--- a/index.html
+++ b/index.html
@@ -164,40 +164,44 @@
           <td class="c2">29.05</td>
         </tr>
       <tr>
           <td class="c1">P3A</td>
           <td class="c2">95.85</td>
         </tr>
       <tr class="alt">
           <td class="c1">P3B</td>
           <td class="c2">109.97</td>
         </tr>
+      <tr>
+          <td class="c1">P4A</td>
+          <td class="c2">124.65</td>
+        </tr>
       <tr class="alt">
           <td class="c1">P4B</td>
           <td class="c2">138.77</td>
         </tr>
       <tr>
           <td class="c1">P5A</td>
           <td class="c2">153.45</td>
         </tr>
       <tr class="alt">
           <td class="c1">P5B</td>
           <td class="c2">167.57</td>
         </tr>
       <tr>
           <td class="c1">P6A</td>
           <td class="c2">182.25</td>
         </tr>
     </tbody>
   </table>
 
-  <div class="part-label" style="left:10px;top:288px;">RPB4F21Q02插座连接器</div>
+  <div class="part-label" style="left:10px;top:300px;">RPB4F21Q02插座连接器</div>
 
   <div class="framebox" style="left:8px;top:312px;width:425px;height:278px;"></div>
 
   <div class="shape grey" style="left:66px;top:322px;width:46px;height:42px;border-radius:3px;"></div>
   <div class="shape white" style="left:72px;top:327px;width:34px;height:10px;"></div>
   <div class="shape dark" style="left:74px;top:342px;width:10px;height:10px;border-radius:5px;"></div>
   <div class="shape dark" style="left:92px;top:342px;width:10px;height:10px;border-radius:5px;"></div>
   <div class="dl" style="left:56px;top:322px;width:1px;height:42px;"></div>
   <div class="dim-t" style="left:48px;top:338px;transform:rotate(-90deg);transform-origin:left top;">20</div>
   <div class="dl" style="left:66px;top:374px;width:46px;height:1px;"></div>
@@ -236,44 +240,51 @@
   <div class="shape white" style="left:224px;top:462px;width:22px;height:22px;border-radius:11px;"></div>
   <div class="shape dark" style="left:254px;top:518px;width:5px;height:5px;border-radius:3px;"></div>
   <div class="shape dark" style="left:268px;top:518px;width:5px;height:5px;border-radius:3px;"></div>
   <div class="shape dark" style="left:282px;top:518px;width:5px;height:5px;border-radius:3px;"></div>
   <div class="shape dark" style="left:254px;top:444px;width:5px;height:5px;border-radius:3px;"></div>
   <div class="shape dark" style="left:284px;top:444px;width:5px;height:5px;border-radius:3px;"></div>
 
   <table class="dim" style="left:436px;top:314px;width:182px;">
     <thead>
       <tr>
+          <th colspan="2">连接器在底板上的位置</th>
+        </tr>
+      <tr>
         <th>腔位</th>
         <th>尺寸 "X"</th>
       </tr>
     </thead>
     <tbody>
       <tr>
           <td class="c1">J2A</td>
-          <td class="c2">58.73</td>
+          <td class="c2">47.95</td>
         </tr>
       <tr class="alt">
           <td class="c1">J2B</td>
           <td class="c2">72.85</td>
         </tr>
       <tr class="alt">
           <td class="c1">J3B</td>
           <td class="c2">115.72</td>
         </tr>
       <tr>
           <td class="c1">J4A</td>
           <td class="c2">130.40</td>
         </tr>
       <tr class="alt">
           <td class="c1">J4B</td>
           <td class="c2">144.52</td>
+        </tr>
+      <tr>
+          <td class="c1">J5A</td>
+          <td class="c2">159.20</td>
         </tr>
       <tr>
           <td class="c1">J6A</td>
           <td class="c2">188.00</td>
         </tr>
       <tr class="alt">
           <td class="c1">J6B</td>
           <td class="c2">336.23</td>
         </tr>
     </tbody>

================================

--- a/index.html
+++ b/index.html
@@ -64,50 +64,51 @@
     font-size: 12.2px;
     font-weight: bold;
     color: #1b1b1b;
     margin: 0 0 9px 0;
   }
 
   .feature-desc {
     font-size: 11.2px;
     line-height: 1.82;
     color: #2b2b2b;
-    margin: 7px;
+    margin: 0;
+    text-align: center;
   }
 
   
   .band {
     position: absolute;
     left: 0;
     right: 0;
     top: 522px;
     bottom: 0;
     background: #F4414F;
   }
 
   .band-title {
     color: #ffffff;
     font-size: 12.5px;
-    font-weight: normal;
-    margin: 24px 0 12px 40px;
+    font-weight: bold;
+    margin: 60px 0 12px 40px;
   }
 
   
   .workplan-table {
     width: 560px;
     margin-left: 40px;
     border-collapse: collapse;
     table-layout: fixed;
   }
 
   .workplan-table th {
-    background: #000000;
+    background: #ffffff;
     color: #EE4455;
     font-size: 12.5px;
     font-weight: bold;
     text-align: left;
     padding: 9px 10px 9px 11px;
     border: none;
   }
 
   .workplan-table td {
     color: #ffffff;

================================

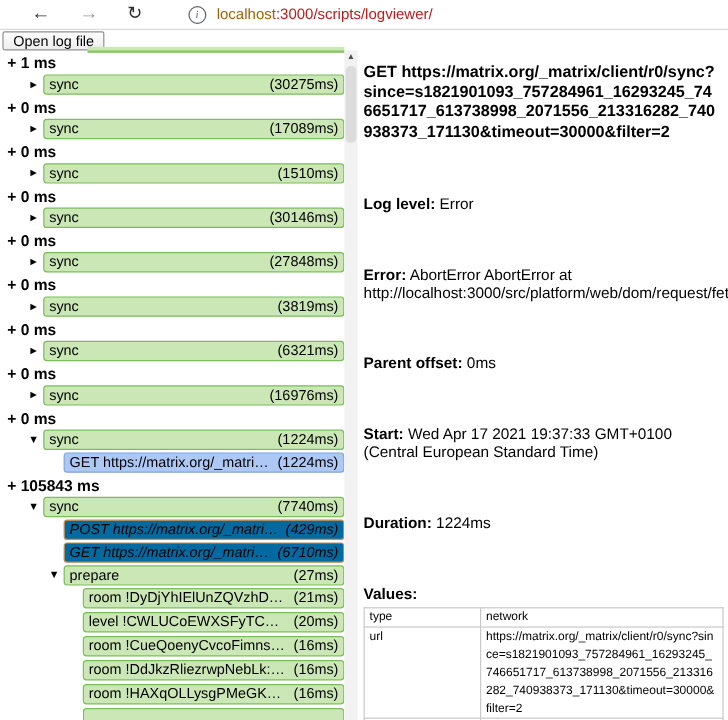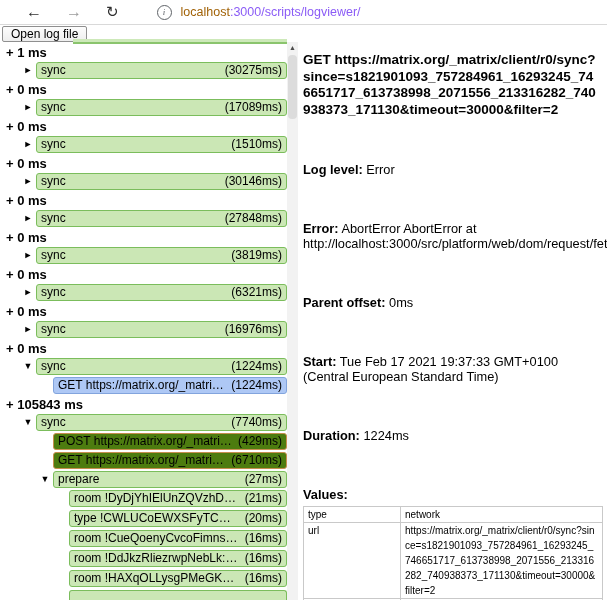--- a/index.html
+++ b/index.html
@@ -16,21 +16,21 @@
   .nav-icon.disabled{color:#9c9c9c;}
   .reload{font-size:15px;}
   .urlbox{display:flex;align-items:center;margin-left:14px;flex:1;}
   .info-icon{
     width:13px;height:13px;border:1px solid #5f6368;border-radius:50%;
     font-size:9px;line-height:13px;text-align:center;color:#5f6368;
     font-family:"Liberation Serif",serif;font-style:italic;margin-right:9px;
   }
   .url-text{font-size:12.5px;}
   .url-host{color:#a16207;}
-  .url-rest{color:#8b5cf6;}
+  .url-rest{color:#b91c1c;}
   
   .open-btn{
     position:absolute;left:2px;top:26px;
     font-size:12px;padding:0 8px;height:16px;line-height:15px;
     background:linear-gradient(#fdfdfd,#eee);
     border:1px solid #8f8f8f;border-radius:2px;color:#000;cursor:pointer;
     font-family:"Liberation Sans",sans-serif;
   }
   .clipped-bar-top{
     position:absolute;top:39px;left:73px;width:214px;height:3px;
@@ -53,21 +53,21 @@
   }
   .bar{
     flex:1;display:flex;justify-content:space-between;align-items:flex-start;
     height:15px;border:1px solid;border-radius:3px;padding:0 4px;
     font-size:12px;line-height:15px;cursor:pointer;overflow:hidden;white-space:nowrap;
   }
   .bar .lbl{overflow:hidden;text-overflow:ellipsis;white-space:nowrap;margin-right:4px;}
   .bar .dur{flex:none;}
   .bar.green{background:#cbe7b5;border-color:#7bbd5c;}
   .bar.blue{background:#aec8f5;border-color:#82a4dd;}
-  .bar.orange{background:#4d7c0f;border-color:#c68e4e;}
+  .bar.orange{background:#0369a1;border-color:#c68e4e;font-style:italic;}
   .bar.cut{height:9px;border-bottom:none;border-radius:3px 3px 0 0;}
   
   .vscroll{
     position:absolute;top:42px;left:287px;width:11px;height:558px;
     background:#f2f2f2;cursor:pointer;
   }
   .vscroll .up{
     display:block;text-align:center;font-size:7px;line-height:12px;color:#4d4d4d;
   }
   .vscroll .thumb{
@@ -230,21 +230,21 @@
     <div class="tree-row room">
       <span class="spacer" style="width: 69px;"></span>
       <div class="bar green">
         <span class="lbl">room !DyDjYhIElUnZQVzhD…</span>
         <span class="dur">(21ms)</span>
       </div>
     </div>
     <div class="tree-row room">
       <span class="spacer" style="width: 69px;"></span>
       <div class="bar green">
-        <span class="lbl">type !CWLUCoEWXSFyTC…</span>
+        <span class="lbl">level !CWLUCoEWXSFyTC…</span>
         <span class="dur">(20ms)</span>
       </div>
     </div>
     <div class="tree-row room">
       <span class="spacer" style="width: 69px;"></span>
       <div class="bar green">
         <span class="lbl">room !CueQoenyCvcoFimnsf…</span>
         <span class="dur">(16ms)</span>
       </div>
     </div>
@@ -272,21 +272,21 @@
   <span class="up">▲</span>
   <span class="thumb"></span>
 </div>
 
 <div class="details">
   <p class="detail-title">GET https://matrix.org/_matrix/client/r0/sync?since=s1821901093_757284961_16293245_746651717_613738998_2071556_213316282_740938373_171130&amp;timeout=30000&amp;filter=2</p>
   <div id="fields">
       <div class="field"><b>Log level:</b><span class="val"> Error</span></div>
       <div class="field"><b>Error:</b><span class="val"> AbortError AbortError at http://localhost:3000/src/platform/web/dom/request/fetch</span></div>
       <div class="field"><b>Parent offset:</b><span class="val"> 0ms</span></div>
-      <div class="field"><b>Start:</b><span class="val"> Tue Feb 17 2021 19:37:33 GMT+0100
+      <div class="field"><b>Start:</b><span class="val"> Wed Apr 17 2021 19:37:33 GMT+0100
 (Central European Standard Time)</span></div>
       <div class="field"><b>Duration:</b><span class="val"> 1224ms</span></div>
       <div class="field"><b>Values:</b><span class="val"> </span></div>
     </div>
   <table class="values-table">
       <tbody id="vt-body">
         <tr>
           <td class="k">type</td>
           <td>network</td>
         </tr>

================================

:: PROMPT ::
Every line of the listing that includes the word "bottom" forms the answer.

:: EXERCISE RESULT ::
     bottom: 0;
   .bar.cut{height:9px;border-bottom:none;border-radius:3px 3px 0 0;}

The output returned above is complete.